Un informe internacional dejó a la dirigencia argentina en una posición incómoda
Un estudio elaborado por una universidad suiza ubicó a las élites del país entre las peores evaluadas del mundo. El resultado reavivó el debate sobre el liderazgo político, empresarial y económico argentino.

La calidad de las élites argentinas volvió a quedar bajo la lupa tras la publicación de un informe internacional que ubica al país muy por detrás de otras naciones de la región en materia de liderazgo e influencia sobre el desarrollo económico.
El trabajo, elaborado por la Universidad de St. Gallen, de Suiza, coloca a la Argentina en el puesto 104 del ranking global, una ubicación considerablemente inferior a la obtenida por Brasil, Chile y Uruguay.

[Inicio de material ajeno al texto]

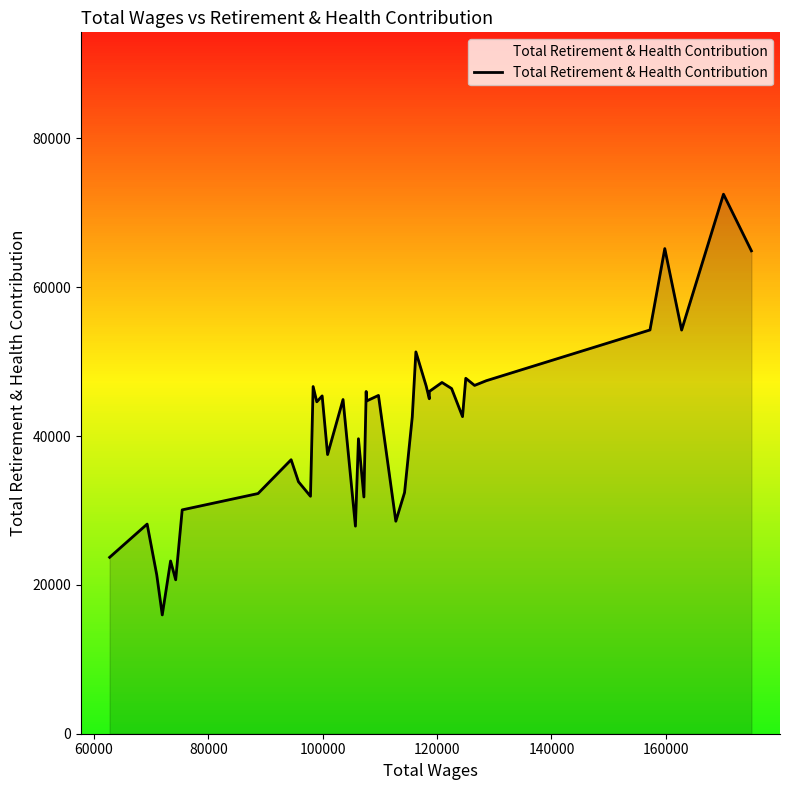

What is the average value?

40868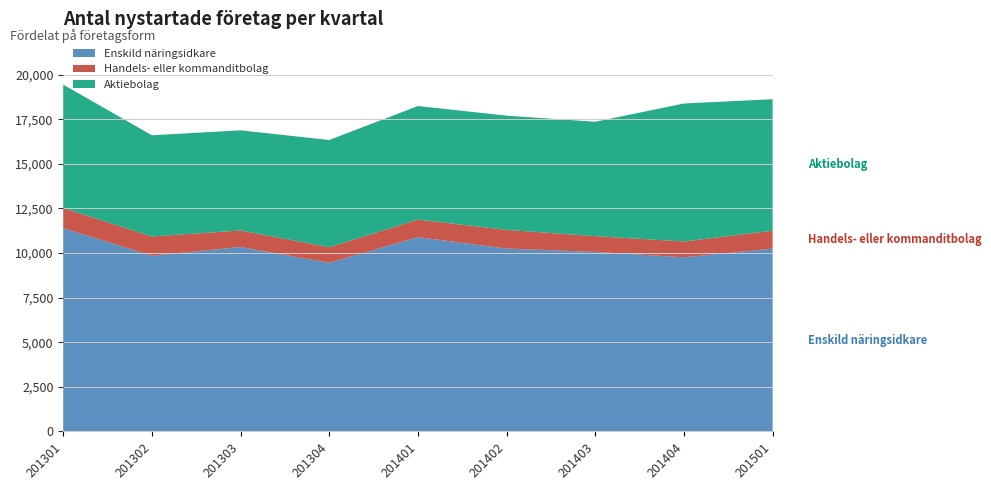

Reading left to right, list all the values displayed in this chart.

Enskild näringsidkare: 11395	9848	10335	9452	10887	10248	10059	9760	10242
Handels- eller kommanditbolag: 1125	1078	927	871	984	1047	882	887	1006
Aktiebolag: 6918	5671	5613	6009	6366	6403	6414	7731	7370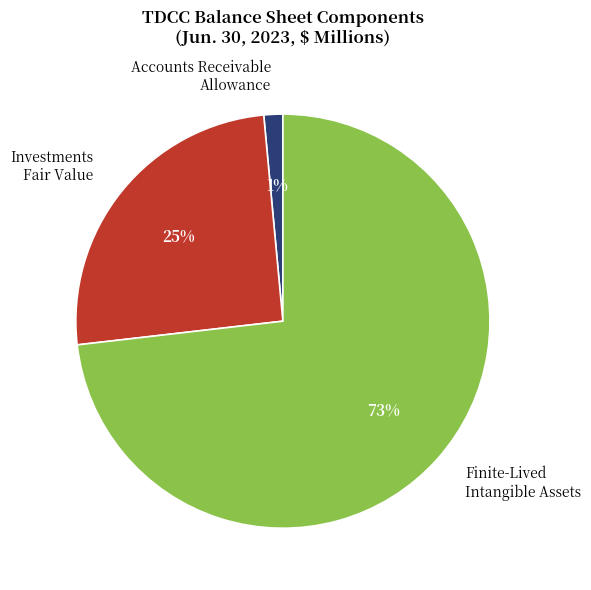

Which has a higher value, Finite-Lived Intangible Assets or Accounts Receivable Allowance?

Finite-Lived Intangible Assets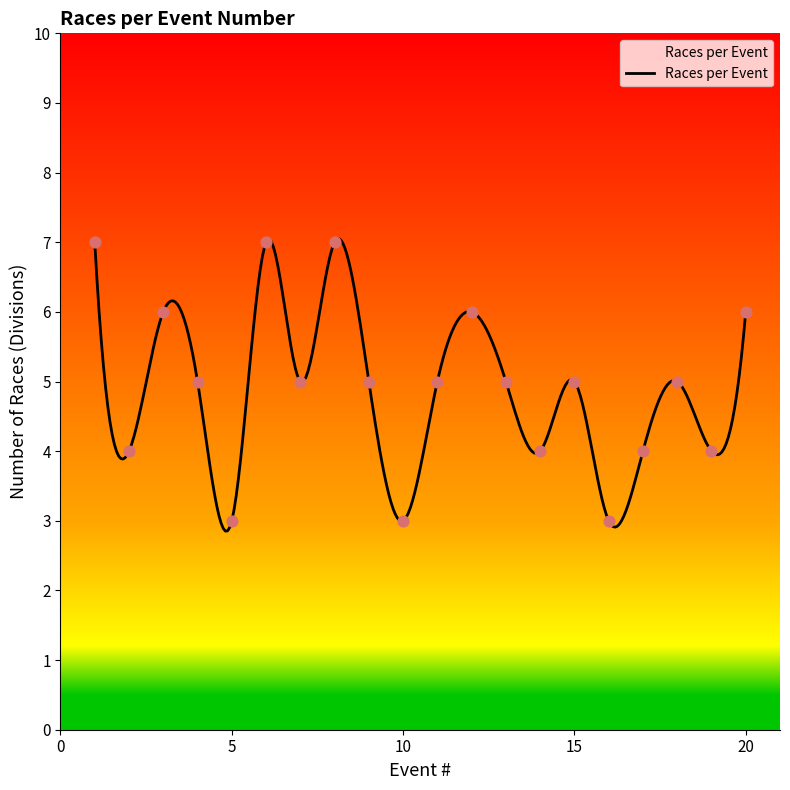

What is the ratio of the value at 2 to the value at 20?

0.7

El índice evalúa la capacidad de las élites políticas, empresariales y sociales para generar crecimiento, promover instituciones sólidas y contribuir al desarrollo sostenible de cada país. Los resultados reflejan debilidades estructurales vinculadas a la calidad institucional, la competitividad y la construcción de consensos.
Los autores sostienen que los países con mejores desempeños son aquellos donde los sectores dirigentes logran impulsar reformas de largo plazo y favorecer un clima de previsibilidad para las inversiones y el desarrollo.
En la Argentina, el informe reavivó el debate sobre el papel que desempeñan las dirigencias políticas y económicas en un contexto marcado por la inestabilidad, la polarización y las dificultades para sostener políticas de Estado. El resultado vuelve a instalar una discusión que excede a un gobierno y alcanza al conjunto del sistema político e institucional.